Bir konuda varolan endişelerim son haftalardaki gelişmelerden sonar daha bir rahatsız edici olmaya başladı.Takımı gençleştirmek iyi güzel de, bunu tümüyle ve böylesine hızlı yapmak biraz riskli gibi olabilirdi. Nitekim; 2020 Avrupa Uluslar Kupası, yeni statüsüyle
B ligi elemelerinde grubumuzda pek istediğimiz başarıyı yakalayamadık. Gençleştirmek güzel de; Ulusal Takımımız, çoğunluğu kendi kulüp takımlarında oynayamayan, yeterince süre alamayan futbolcuların ağırlıkta olduğu bir Ulusal Takım’a dönüştü.

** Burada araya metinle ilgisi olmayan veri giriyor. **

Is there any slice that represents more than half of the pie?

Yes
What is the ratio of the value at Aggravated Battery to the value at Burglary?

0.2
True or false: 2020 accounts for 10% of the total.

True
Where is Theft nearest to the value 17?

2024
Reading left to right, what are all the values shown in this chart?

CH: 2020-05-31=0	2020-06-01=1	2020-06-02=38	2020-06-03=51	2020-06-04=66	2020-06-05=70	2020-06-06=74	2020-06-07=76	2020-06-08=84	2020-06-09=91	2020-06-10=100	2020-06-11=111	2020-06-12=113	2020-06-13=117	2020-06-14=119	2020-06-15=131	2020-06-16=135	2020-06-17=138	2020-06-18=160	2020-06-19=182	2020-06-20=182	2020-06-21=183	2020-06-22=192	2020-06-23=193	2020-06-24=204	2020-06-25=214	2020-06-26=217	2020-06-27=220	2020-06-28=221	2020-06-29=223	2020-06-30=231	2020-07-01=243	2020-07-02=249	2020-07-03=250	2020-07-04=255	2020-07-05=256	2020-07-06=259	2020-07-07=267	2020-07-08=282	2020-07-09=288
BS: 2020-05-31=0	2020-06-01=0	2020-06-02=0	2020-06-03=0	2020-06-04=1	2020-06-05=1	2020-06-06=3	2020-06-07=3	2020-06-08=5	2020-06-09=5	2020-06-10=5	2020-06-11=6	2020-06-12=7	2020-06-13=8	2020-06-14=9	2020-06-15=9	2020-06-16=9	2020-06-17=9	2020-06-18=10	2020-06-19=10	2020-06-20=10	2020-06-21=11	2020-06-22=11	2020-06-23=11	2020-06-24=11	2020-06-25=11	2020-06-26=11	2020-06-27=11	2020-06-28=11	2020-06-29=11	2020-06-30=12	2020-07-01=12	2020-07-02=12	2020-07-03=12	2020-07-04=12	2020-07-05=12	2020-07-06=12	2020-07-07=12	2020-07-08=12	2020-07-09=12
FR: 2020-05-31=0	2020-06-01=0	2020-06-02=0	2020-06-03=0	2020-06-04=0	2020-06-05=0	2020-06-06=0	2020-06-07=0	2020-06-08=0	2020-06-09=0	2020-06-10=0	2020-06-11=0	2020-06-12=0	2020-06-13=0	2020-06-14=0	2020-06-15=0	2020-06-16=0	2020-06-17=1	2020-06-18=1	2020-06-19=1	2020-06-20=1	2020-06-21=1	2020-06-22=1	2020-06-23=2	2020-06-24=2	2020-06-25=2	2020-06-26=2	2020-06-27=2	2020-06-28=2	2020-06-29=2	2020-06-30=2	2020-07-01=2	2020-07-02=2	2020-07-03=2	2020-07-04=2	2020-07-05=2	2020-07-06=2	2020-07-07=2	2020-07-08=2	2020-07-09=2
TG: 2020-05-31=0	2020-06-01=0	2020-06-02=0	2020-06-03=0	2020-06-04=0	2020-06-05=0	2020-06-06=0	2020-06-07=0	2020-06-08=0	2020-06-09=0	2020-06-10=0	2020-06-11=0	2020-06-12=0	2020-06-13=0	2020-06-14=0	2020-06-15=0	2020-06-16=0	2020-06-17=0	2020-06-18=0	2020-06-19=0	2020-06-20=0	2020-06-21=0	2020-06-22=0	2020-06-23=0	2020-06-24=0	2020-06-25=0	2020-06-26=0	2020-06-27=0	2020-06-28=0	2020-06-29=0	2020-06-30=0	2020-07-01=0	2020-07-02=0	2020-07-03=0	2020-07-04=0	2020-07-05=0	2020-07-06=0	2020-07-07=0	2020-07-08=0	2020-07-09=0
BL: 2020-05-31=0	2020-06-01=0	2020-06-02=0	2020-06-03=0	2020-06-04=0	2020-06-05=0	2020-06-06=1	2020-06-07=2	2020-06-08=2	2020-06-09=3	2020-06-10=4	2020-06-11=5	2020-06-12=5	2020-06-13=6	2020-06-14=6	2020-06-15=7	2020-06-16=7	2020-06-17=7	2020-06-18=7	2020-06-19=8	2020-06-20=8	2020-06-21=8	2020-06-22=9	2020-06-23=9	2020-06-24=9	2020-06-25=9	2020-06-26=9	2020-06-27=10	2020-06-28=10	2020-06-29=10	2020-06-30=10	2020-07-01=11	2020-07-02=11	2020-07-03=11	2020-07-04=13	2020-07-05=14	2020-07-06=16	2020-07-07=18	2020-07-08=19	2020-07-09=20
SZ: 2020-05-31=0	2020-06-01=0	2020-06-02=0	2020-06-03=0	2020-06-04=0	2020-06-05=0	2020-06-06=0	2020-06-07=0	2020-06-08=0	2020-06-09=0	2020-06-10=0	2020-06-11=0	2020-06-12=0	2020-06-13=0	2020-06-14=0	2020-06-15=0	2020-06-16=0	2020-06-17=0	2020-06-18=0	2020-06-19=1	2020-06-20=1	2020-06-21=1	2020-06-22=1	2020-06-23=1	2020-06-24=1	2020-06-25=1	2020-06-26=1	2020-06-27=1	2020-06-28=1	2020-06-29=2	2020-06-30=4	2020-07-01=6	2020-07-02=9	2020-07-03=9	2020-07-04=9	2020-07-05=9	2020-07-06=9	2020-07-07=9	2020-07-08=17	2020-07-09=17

Böyle bir takımda; turnuva tecrübesi olan ve sahadaki genç ekibe ağabeylik yapabilecek futbolculara da ihtiyaç olduğu biraz göz ardı edildi gibi. Bu, özellikle deplasmanda oynadığımız ve 2-0 kaybettiğimiz Rusya karşılaşmasında çok daha öne çıkan bir durumdu. Nitekim, Teknik Sorumlu Lucescu, başarı için bu genç ekibin daha zamana ihtiyacı olduğunu dile getirirken başka bir konuyu da vurguladı; “Bu genç futbolcuların bir çoğu kendi takımlarında oynama süresi alamıyorlar. Öncelikle bunu sağlamalıyız”. Bu konuda Lucescu’ya hak vermek lazım.
Ama Lucescu da gençleştirme konusunda çok da aceleci davranmamalı. Takımı oluştururken bu ligin tecrübelilerini gençlerle kaynaştıracak bir kadroyu tercih etmeli.
Şimdlik, yakalanmış olan, gelecek vaad eden genç kuşağın deneyim kazanması için yapılması gereken bu gibi. Yoksa tekrarlanan başarısızlıklarda bu gençleri kaybederiz.